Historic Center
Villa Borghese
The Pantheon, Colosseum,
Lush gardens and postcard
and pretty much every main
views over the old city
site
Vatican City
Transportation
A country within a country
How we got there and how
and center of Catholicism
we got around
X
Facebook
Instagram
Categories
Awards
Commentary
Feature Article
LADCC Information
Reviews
- - - - - - -
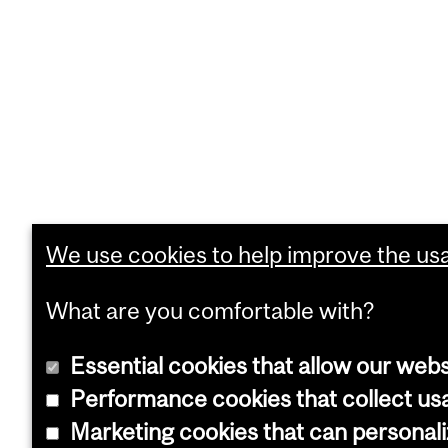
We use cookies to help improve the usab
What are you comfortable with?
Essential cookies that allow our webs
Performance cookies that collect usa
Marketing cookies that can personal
- - - - - - -
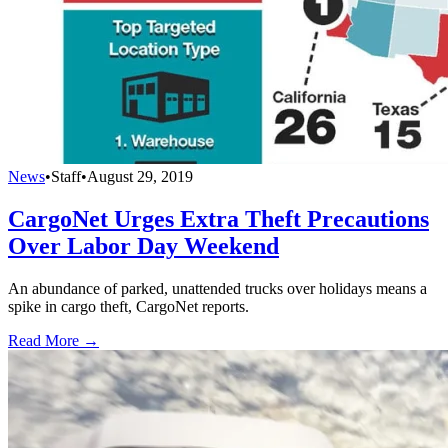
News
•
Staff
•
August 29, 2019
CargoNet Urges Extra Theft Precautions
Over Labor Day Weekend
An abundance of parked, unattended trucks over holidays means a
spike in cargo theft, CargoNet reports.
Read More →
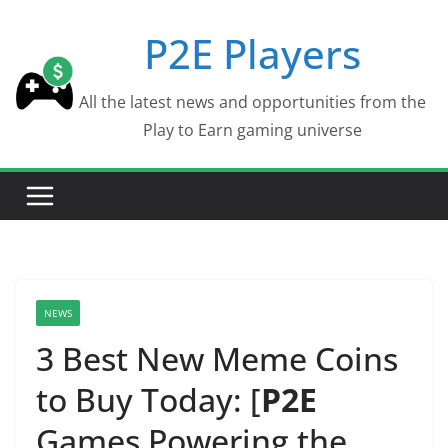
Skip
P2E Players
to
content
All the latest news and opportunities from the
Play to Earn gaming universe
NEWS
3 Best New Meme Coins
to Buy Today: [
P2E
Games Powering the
- - - - - - -
Lay out the listing lines from the line with "We use cookies to help improve the usab" to the line with "Marketing cookies that can personal", both included, as a Markdown table with the columns Row and Text. Number each line under Row and leave out any blank lines.

§ EXERCISE RESULT:
| Row | Text |
|---|---|
| 1 | We use cookies to help improve the usab |
| 2 | What are you comfortable with? |
| 3 | Essential cookies that allow our webs |
| 4 | Performance cookies that collect usa |
| 5 | Marketing cookies that can personal |